If Colangelo is sending a message, it would hardly be surprising. In past and recent history of the Suns, he has gone into the cage with his share of wildcats. In '87, there was the drug scandal in which a handful of Suns were indicted. The fracas decimated the team and made it possible for Colangelo and a group of private investors to buy and rebuild the much-thinned-out franchise. ("I like to think that [former police chief] Ruben Ortega and I brought on the successful years of the Phoenix franchise," laughs former county attorney Tom Collins, who prosecuted team members, some of whom went into drug-rehab programs and none of whom went to jail. "Without us the franchise wouldn't have become what it is today.")

Despite what was then more than 20 years in the fast-lane world of professional sports, associates say that Colangelo was as personally wounded by the incident as he is by negative press coverage.

"He was saddled with people who I think stunned him in their inability to behave in a civil manner," says sports agent Rudoy, adding that he and Colangelo spoke about the uproar at length. Rudoy says glitches in players' ethics continue to devastate Colangelo: "I think he is really deeply hurt by the behavior of his players. I think he wonders about himself, because he prides himself on being a good judge of character."

In recent years, he has had, then, much to wonder about.
Early on in Charles Barkley's tenure here, he carried on a much-publicized, extramarital affair with Madonna. And throughout his stay, accounts of nightly drinking and carousing never died down.

In '94 came the alleged sex party, during which pornographic movies reportedly played on big-screen TVs, and Charles Barkley stood at the head of the stairs procuring women for former Sun Oliver Miller.

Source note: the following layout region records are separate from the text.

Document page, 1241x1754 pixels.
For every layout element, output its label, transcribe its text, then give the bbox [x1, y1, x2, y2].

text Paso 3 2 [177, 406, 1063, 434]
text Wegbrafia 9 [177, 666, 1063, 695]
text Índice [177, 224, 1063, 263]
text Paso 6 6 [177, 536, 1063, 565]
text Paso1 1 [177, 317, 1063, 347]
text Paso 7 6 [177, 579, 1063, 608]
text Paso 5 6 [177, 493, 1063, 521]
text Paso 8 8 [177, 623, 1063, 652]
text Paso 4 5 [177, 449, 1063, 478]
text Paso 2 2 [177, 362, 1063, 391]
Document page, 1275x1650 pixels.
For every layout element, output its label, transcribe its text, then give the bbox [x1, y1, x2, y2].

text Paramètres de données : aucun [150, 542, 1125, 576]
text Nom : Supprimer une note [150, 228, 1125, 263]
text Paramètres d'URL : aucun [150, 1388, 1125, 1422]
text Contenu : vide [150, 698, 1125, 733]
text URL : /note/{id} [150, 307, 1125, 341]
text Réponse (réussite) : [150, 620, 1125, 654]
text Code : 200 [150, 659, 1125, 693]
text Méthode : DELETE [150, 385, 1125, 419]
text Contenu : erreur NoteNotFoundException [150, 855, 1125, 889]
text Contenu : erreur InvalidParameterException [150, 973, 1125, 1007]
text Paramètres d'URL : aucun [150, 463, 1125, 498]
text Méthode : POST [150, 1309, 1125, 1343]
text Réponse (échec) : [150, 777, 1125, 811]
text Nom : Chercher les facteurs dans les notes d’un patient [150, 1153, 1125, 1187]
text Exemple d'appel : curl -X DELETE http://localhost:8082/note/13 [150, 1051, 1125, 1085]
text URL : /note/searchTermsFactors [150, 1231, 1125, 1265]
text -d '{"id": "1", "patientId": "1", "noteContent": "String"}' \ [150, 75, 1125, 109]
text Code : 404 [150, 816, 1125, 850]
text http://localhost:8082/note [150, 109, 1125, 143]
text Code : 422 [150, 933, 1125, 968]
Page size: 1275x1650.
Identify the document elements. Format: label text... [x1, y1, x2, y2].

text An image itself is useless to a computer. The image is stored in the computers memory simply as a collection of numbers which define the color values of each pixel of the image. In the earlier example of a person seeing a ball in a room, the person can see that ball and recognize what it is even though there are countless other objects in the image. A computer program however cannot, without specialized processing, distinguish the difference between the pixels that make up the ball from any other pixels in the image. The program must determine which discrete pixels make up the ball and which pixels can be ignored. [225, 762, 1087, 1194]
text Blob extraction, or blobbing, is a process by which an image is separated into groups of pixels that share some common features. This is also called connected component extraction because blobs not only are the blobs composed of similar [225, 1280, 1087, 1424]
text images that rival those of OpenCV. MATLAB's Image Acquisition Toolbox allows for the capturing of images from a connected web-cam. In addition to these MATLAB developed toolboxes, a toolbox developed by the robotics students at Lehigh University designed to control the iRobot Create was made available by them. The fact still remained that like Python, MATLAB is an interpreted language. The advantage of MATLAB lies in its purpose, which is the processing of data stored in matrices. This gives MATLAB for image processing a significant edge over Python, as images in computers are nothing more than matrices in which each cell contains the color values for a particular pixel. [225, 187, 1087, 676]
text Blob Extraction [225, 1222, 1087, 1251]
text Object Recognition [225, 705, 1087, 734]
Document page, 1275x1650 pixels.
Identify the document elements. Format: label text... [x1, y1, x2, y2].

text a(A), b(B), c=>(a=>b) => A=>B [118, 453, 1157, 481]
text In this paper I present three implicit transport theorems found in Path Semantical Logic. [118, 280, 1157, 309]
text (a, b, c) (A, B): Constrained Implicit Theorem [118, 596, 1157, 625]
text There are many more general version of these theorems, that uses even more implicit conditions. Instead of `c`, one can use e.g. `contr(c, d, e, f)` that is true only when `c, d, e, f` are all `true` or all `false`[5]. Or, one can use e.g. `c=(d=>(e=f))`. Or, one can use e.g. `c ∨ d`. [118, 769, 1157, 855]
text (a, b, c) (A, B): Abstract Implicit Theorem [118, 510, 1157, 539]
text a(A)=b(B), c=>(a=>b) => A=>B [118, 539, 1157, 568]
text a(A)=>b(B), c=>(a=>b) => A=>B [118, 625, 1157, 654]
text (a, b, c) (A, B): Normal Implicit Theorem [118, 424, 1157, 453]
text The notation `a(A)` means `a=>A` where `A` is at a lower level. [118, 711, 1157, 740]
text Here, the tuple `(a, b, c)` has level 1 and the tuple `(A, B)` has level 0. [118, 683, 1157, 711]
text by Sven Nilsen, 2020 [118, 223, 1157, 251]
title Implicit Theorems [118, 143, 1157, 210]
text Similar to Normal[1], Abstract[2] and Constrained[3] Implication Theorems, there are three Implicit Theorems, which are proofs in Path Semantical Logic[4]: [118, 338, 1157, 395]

Also in '94, team member Jerrod Mustaf became a murder suspect in the death of a woman who was pregnant with his child. Mustaf's cousin was convicted of the crime and is in prison for life, but Mustaf is still a suspect as the mastermind behind the killing.

Last year came allegations that Kevin Johnson, the good guy of sports whose devotion to church and community youth is much-documented, had been a little too devoted to a teenage girl during the summer of '95. According to a disturbing police report revealed last year in New Times, the then-29-year-old Johnson was accused by a then-16-year-old girl--one of Johnson's well-known rehabilitation-of-youth projects--of fondling her naked and showering with her in his guest house.